Most hired CEOs cannot envision a company's development in a 5-10-year perspective, especially in innovative segments. This is not a statement for executives to take offense at but rather a conclusion drawn from my several years of empirical experience.

In 2019, my partner and I created the international TECHIIA holding, combining our businesses to streamline management and increase investment attractiveness. For over four years, we kept ourselves away from operational activities and observed the benefits it brought during both peaceful times and crises.

Here are a few conclusions we have made and are using as the basis for the next iteration of our holding. Remember that this is our unique journey, and copying someone else's experience may not be advisable.

Deep delegation does not suit fast-growing companies

An operational CEO is a luxury for businesses with well-established products or services, structures, and cultures. The role of the leader is simple – sit at the “controls” and press the right buttons in the correct sequence to maintain the quality of products or services and support growth. This often means hiring the right people and optimizing their interactions.

My partner and I believed several companies were ready for this transition. After years of operational chaos, stepping away from being multi-armed Shivas seemed right.
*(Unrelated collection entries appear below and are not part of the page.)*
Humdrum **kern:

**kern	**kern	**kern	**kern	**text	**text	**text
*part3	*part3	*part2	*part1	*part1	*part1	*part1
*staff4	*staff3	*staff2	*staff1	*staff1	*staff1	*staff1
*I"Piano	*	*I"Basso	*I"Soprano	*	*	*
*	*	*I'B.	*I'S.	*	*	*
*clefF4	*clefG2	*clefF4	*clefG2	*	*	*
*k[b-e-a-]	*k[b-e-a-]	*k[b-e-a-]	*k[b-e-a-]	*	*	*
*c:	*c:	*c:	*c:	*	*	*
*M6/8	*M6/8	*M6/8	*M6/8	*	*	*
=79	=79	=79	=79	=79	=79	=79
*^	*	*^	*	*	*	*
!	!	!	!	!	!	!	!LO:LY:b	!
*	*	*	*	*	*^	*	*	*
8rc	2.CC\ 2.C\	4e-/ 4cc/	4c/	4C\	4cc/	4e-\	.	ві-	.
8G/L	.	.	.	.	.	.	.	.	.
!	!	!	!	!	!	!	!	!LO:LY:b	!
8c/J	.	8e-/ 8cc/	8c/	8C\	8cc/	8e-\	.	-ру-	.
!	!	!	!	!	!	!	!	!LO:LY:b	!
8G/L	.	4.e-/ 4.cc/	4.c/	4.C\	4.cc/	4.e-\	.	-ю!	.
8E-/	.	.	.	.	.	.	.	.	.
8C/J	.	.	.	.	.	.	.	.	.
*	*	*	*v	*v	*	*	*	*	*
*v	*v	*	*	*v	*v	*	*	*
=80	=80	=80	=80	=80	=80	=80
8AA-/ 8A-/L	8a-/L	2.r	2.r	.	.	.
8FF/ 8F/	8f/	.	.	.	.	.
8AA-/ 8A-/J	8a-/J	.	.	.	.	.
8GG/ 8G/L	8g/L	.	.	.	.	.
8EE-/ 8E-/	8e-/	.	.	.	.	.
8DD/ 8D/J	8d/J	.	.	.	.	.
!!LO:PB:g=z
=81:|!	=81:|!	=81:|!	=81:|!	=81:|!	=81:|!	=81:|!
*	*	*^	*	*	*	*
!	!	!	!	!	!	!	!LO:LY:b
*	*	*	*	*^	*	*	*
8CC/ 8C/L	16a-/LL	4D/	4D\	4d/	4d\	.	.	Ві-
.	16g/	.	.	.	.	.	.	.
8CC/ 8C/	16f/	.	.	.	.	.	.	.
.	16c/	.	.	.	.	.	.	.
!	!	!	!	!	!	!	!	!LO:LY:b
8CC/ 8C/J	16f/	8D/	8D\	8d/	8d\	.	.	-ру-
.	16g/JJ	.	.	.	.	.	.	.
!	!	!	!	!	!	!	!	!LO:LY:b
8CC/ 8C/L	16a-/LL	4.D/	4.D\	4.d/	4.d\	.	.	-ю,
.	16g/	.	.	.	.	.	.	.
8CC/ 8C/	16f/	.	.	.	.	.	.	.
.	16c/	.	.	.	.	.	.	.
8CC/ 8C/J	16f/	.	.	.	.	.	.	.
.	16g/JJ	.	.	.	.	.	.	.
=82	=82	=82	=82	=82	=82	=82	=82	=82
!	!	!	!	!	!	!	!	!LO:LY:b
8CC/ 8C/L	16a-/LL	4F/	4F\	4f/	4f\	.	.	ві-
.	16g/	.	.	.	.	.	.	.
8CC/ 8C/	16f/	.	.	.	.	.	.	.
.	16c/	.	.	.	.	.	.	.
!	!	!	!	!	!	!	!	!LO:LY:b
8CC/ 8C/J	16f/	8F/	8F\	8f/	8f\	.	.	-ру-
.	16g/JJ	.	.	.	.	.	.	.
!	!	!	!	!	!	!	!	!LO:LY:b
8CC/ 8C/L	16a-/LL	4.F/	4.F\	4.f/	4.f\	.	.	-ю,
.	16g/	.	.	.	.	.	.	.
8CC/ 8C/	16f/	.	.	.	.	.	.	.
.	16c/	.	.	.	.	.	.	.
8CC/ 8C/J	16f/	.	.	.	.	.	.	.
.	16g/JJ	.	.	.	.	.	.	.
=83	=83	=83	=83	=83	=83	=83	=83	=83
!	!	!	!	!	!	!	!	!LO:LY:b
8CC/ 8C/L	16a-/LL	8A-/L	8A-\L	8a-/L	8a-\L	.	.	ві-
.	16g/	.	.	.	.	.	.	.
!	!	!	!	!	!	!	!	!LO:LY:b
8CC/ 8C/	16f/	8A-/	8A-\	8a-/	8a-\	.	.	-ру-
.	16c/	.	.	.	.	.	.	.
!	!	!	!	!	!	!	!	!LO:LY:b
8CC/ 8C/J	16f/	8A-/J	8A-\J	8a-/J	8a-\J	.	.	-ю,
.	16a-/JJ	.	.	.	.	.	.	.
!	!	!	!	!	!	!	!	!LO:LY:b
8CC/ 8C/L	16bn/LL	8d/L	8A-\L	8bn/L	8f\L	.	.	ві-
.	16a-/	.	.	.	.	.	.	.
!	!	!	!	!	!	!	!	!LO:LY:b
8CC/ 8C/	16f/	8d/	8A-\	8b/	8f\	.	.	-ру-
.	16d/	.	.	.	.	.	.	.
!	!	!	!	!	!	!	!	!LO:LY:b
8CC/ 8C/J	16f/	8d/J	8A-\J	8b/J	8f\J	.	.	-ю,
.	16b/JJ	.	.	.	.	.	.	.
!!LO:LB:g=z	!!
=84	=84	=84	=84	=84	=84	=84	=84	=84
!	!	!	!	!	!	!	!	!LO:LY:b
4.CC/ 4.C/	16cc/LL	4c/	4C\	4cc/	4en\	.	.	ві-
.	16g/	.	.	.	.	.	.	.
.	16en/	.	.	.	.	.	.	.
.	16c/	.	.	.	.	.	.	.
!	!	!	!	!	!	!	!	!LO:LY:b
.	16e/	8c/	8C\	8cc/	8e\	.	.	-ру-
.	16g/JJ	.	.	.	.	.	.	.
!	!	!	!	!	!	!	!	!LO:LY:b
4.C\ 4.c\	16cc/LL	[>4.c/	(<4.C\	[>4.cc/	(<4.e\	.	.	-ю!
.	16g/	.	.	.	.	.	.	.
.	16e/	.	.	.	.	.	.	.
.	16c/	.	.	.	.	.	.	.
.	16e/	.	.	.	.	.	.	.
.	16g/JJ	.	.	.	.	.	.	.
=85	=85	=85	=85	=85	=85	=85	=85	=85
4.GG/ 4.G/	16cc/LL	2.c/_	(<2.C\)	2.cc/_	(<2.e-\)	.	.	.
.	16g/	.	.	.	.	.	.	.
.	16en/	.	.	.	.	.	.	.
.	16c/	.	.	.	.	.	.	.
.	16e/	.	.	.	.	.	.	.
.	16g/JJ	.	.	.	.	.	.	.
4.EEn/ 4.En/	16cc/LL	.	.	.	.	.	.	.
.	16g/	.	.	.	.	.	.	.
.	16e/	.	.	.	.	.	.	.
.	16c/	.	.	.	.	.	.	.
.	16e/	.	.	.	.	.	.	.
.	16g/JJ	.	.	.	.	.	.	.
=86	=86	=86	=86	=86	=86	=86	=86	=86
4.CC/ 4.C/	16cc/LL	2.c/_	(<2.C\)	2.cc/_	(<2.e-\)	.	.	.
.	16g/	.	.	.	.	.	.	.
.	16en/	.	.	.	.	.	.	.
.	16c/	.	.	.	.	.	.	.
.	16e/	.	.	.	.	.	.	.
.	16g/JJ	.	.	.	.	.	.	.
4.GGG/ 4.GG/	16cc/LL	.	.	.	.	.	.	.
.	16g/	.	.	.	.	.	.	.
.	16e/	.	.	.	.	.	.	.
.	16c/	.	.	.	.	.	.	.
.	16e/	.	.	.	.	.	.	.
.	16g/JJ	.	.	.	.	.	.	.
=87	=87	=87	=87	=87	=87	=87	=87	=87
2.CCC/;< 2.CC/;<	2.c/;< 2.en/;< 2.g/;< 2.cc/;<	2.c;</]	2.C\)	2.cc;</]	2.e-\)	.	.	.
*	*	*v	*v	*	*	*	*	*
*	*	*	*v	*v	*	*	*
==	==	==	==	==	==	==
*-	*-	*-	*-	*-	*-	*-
We delegated maximum authority to trusted managers and kept strategic planning, launching new companies, and attracting investments to ourselves.

However, practice and crises like COVID-19 and Russia's war against Ukraine showed that we rushed into it. Most of our holding's companies belong to innovative industries, including content production, drones, and cutting-edge construction technologies. We also have early-stage startups. Only a few could be classified as traditional companies with clear business models and scalability.

In my belief, during the nonlinear growth stage, a company should be led by a visionary in the healthiest sense of the word. They envision the future 5-10 years ahead and find motivation within themselves, not just in their duties or salary. They retain purpose even in challenging times when there is a budget shortage, customer issues, or hiring problems.

Sadly, such individuals are rare, especially if they come from outside the company rather than growing within it, absorbing its spirit and values. Some people succeed, and they continue to lead the companies. Others, who we believe couldn't handle it, must be replaced.

Unfortunately, these conclusions cannot be copied from experienced ones. We couldn't grasp the nuances of delegation until we let go of the process and saw how people managed without us.